*** RAW DATA

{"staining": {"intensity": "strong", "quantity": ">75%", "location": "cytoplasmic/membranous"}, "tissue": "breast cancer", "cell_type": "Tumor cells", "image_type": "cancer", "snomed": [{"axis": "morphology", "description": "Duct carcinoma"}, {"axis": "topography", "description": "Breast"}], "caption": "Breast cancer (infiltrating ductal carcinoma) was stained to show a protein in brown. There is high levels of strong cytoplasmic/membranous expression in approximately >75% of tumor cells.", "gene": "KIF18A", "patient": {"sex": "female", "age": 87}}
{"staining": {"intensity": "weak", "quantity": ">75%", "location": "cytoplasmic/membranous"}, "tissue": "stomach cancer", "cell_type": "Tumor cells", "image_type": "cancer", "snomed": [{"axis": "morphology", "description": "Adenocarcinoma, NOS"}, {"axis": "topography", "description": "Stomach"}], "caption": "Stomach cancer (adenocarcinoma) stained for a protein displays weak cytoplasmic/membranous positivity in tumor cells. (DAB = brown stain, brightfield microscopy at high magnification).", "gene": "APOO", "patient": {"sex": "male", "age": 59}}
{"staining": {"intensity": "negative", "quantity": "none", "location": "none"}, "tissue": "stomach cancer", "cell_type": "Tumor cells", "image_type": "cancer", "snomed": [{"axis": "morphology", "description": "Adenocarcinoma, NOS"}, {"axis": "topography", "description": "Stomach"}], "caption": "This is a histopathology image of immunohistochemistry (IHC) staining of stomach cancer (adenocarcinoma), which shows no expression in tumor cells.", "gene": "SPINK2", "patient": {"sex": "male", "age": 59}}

******

- WHAT YOU SHOULD DO: Faithfully write out the entire listing, line by line.

- RESPONSE BOX:
{"staining": {"intensity": "strong", "quantity": ">75%", "location": "cytoplasmic/membranous"}, "tissue": "breast cancer", "cell_type": "Tumor cells", "image_type": "cancer", "snomed": [{"axis": "morphology", "description": "Duct carcinoma"}, {"axis": "topography", "description": "Breast"}], "caption": "Breast cancer (infiltrating ductal carcinoma) was stained to show a protein in brown. There is high levels of strong cytoplasmic/membranous expression in approximately >75% of tumor cells.", "gene": "KIF18A", "patient": {"sex": "female", "age": 87}}
{"staining": {"intensity": "weak", "quantity": ">75%", "location": "cytoplasmic/membranous"}, "tissue": "stomach cancer", "cell_type": "Tumor cells", "image_type": "cancer", "snomed": [{"axis": "morphology", "description": "Adenocarcinoma, NOS"}, {"axis": "topography", "description": "Stomach"}], "caption": "Stomach cancer (adenocarcinoma) stained for a protein displays weak cytoplasmic/membranous positivity in tumor cells. (DAB = brown stain, brightfield microscopy at high magnification).", "gene": "APOO", "patient": {"sex": "male", "age": 59}}
{"staining": {"intensity": "negative", "quantity": "none", "location": "none"}, "tissue": "stomach cancer", "cell_type": "Tumor cells", "image_type": "cancer", "snomed": [{"axis": "morphology", "description": "Adenocarcinoma, NOS"}, {"axis": "topography", "description": "Stomach"}], "caption": "This is a histopathology image of immunohistochemistry (IHC) staining of stomach cancer (adenocarcinoma), which shows no expression in tumor cells.", "gene": "SPINK2", "patient": {"sex": "male", "age": 59}}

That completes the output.